What am I ready to release or soften as I move forward?
How do I want to feel this year?
What quality or energy would I like to invite in?
We were then asked to circle one quality that felt true to us from our journalled responses to question four. We were guided to plant that seed during the reiki session.
Our hostess then guided us through a 30 minute reiki session. I felt relaxed, calm and peaceful. Although I did have some tingling in my fingers near the end. Everything being let go of was given permission to stay in the space. It did not need to follow us out of the session. From there we moved into our visualization and walked through this activity while still lying down, eyes closed and relaxed. To close off the night we were invited to journal, pull an oracle card, have some water or tea and/or ask any questions of our hostess.
It was two hours well spent.
I came home feeling relaxed, present, calm and peaceful.
I had a shower, put on pj’s and relaxed before bed - where I slept unbelievably well and unbelievably deep. For the first time in a few weeks I woke up feeling rested, feeling ready to take on the day.
My body has historically resisted letting go. Shocking. I know. I’m being asked or guided to let go of things that aren’t serving me and my body resists. The devil we know. Last night was different. My body didn’t resist. Didn’t fight.
I have two possible explanations: One - it was a short session and I wasn’t the sole focus of the session, so my body didn’t feel the need to defend, to protect, to hold on. Or - and this is the possibility I prefer, two - I’ve already let go. I’ve spent the better part of two years teasing apart all aspects of myself and working on letting go - that my body knows it can and it’s ok. It’s safe.

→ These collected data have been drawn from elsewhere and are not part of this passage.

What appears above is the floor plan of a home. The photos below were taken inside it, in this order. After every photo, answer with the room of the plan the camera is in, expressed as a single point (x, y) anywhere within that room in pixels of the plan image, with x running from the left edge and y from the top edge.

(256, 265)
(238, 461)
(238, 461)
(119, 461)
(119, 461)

Safe. Such an odd word to describe a situation where you aren’t being harmed, you’ve chosen to be in, you are being respected and your needs are being met. Why wouldn’t it be safe? The devil we know. The body and the mind are amazing things. How they interpret data, how they understand safety is such an interesting thing.

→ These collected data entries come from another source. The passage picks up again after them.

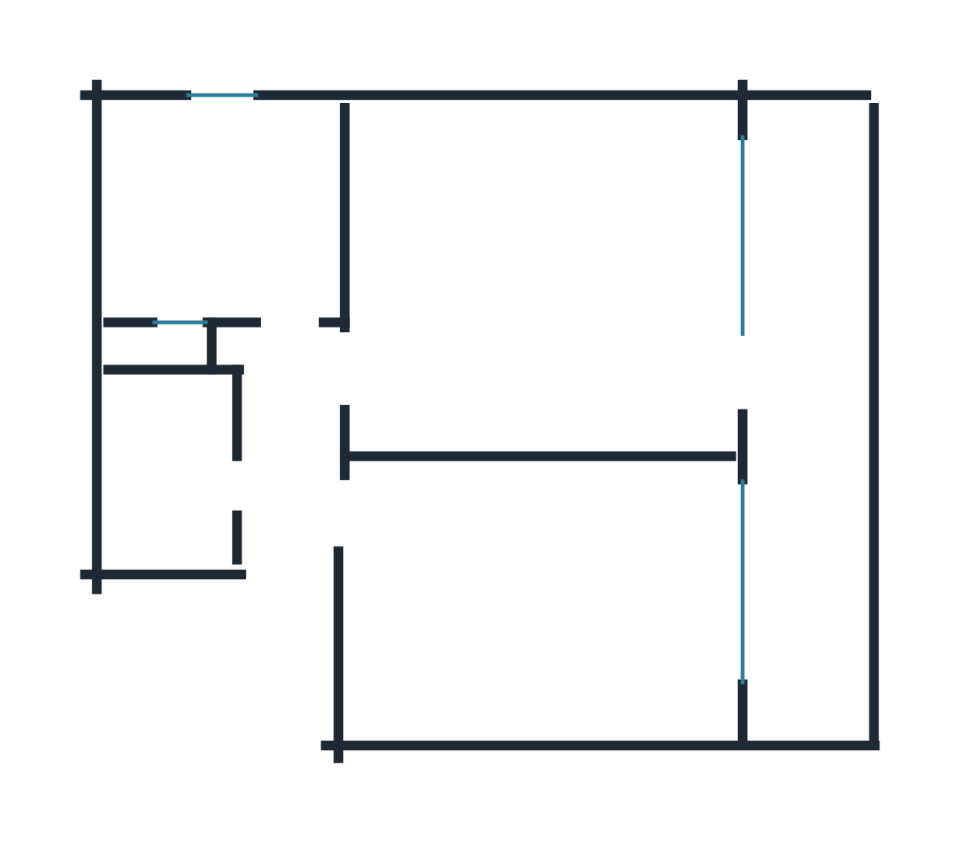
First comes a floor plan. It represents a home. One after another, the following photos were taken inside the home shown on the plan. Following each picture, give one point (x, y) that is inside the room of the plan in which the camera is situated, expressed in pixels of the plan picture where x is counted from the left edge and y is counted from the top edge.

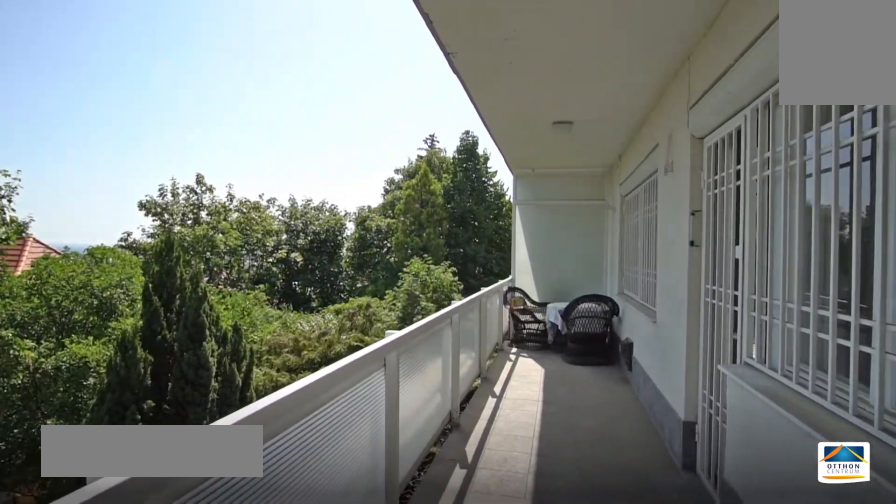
(816, 392)
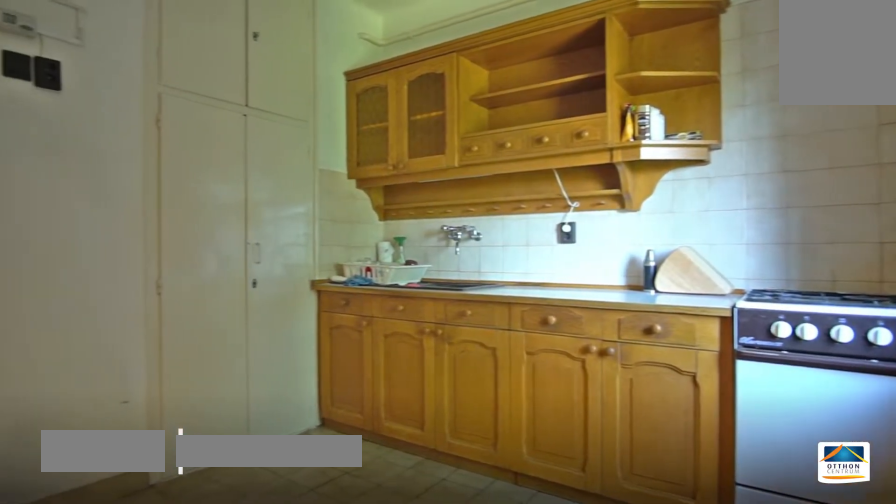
(240, 216)
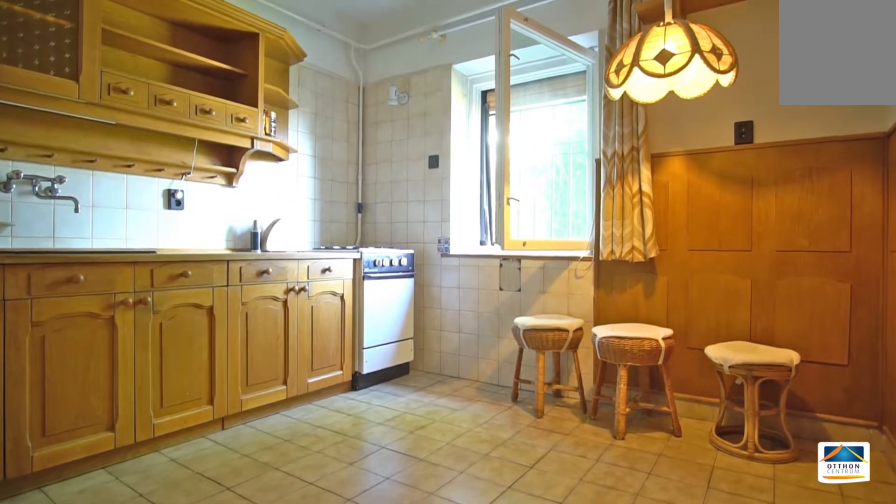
(239, 216)
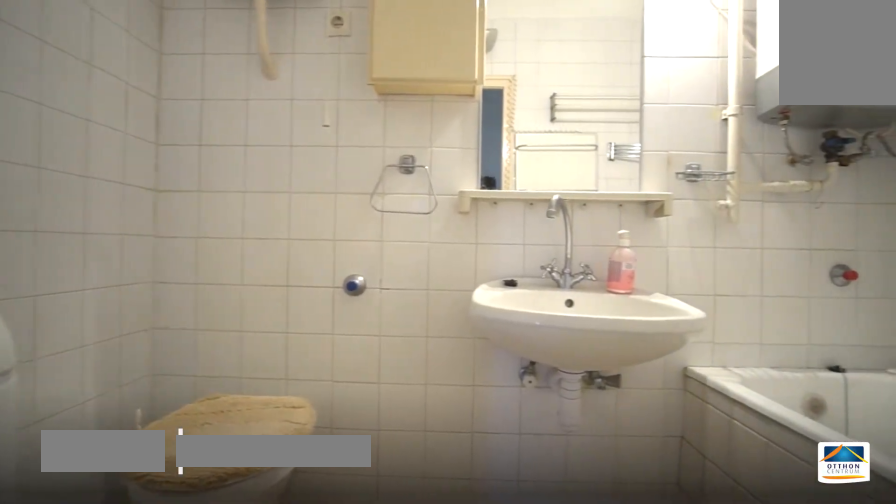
(168, 482)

Whatever the reason … things I know … that have been worming their way through the back of my mind, I realized I know. Not just a thought or a maybe. I know.
So what now?
I don’t know. For someone who always wants to boil the ocean - I’m surprisingly ok with that. Change is coming. It has too. What that will look like, when it will happen … I don’t know. For the first time in maybe ever … I know big changes are just outside my reach. I have a sense of them but I also have no idea what they will look like, how I'll recognize them, when they will appear … and I’m surprisingly calm. I’m ok with the unknown.
Why? How? No - I’m not a pod person - I’m still me!

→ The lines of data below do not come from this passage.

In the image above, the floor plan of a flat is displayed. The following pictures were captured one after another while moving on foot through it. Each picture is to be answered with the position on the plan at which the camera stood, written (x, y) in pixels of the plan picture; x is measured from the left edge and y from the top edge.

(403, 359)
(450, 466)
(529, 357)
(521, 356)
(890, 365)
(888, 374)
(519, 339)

I think I just know or trust that I’ll know. I won’t miss it. I think on some level I’ve always known these changes were coming - they just don’t feel scary anymore … they feel like the next logical step … the step I’m meant to take.
Why so vague?
They are still abstract - I still feel the need to protect them, to keep them close, keep them private. I have a hunch when they come, they will come fast or it will appear to happen fast. To the outside world they will likely seem random and impulsive - like quitting a job without having another lined up winks - but they will really just be leaps of faith, born from trusting myself, my instincts, my inner knowing.
Maybe that’s why my body didn’t resist. It knew. Letting go opens the door to the next adventure. The next part of this journey.